Page extract ->
====================

For those of you unfamiliar with Timeline, you called a unique phone number found on the TTC sign pole at transfer stops and it would give you a digitized voice of the current time and the scheduled arrival time of the next three vehicles.

When I joined the TTC as a senior manager in January 1997, Timeline was an established service (about 1,000,000 calls/month) but the writing was already on the wall. It was running on obsolete technology that was literally falling apart with frequent outages and increasingly expensive service calls.

In 1998 an IT company, whose principals had been involved in the original Timeline implementation, came in to give a beta demonstration of a new Y2K-compliant Timeline customer information system running on a MS NT server. It was a mere shell than a mature application. It crashed a few minutes into their demonstration.

The alarm bells went off and tough questions were asked if it was ready for prime time. They admitted it was just a prototype shell to demonstrate what was possible. In fact, they wanted the TTC to be the guinea pig first installation and fund its commercial development in “partnership.” They estimate a stripped down version would cost $2 million.

====================

Material ->

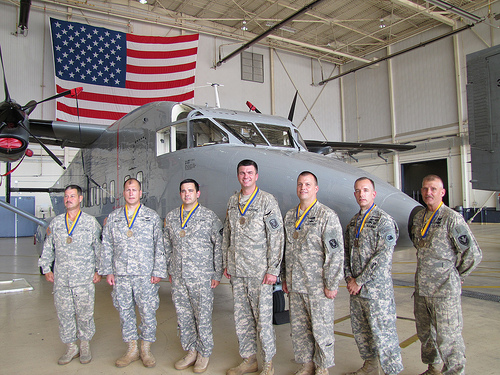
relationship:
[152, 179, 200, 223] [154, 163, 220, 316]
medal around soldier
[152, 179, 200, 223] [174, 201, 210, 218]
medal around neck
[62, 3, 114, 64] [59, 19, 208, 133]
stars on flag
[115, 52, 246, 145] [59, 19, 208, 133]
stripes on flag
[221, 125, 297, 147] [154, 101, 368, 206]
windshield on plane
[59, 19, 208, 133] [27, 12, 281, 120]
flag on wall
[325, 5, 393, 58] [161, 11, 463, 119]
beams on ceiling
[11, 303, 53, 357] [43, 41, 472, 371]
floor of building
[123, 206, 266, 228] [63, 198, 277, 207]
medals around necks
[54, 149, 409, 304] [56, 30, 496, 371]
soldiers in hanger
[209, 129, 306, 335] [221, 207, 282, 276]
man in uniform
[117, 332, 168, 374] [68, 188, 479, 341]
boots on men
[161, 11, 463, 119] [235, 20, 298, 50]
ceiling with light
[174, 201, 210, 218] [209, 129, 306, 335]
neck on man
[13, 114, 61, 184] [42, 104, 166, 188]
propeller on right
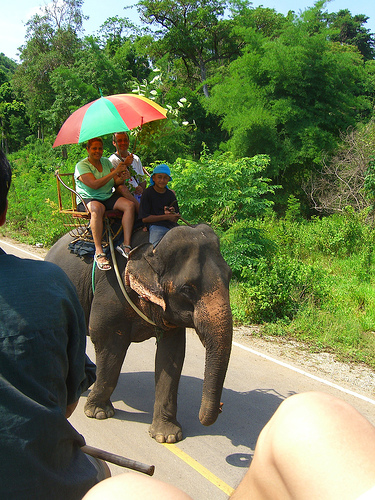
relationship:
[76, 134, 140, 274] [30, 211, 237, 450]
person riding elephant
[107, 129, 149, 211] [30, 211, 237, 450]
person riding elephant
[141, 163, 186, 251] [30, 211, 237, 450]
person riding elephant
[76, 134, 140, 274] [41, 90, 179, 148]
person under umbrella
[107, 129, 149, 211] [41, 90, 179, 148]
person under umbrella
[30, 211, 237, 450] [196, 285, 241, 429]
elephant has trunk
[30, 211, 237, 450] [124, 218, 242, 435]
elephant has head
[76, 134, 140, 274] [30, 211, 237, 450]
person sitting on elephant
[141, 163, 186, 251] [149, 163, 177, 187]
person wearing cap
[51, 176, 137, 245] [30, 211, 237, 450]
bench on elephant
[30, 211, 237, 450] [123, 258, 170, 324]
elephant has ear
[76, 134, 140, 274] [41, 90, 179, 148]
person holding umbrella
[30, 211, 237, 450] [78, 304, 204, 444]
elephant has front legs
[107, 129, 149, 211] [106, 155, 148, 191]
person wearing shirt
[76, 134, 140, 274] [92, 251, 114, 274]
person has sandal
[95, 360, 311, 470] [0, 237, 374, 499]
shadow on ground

====================

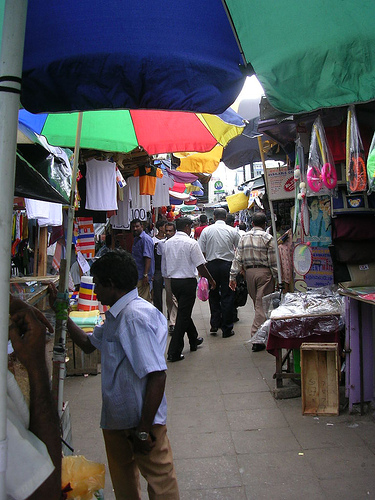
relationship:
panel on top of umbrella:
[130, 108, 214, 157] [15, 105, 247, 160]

====================

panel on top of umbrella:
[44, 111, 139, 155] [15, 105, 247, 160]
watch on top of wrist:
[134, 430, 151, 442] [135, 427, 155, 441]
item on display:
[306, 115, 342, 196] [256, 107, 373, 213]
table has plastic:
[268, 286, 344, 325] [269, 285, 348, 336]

====================

Problems to solve ->
1. Repeat the listing verbatim from the line with "[115, 52, 246, 145] [59, 19, 208, 133]" to the line with "neck on man", including both of those lines.
2. Carry on the account of the TTC's Timeline phone service from the point where it ends.

Answer set ->
1.
[115, 52, 246, 145] [59, 19, 208, 133]
stripes on flag
[221, 125, 297, 147] [154, 101, 368, 206]
windshield on plane
[59, 19, 208, 133] [27, 12, 281, 120]
flag on wall
[325, 5, 393, 58] [161, 11, 463, 119]
beams on ceiling
[11, 303, 53, 357] [43, 41, 472, 371]
floor of building
[123, 206, 266, 228] [63, 198, 277, 207]
medals around necks
[54, 149, 409, 304] [56, 30, 496, 371]
soldiers in hanger
[209, 129, 306, 335] [221, 207, 282, 276]
man in uniform
[117, 332, 168, 374] [68, 188, 479, 341]
boots on men
[161, 11, 463, 119] [235, 20, 298, 50]
ceiling with light
[174, 201, 210, 218] [209, 129, 306, 335]
neck on man

2.
It was known that Timeline could not operate after Y2K, without substantial reprogramming. Unfortunately, it was written in one of the more esoteric programming languages. TTC IT therefore advised it would be hard to find a consultant to make Timeline Y2K compatible, notwithstanding the fact they would be extremely expensive given there was such desperate demand for freelance IT contractors to make mission-critical corporate applications Y2K compatible — with money no object.

The icing on the cake for Timeline, however, was that even after being made Y2K-compliant (if possible), it was operating on only one-half of the in-bound telephone lines, as one of the two analog “phone banks” or cards had failed completely and no spares were available anywhere — new or used — at any price.

In fairness, given the popularity of Timeline I prepared a presentation to Chief General Manager David Gunn. Mr. Gunn and his GMs objectively outlined the TTC’s options. They rejected spending $2 million on Timeline Y2K software development, especially on speculative software. This was not unreasonable given their own sorry history with internal TTC IT projects like ATOS and CIS that were millions of dollars and years over budget and never delivered as promised.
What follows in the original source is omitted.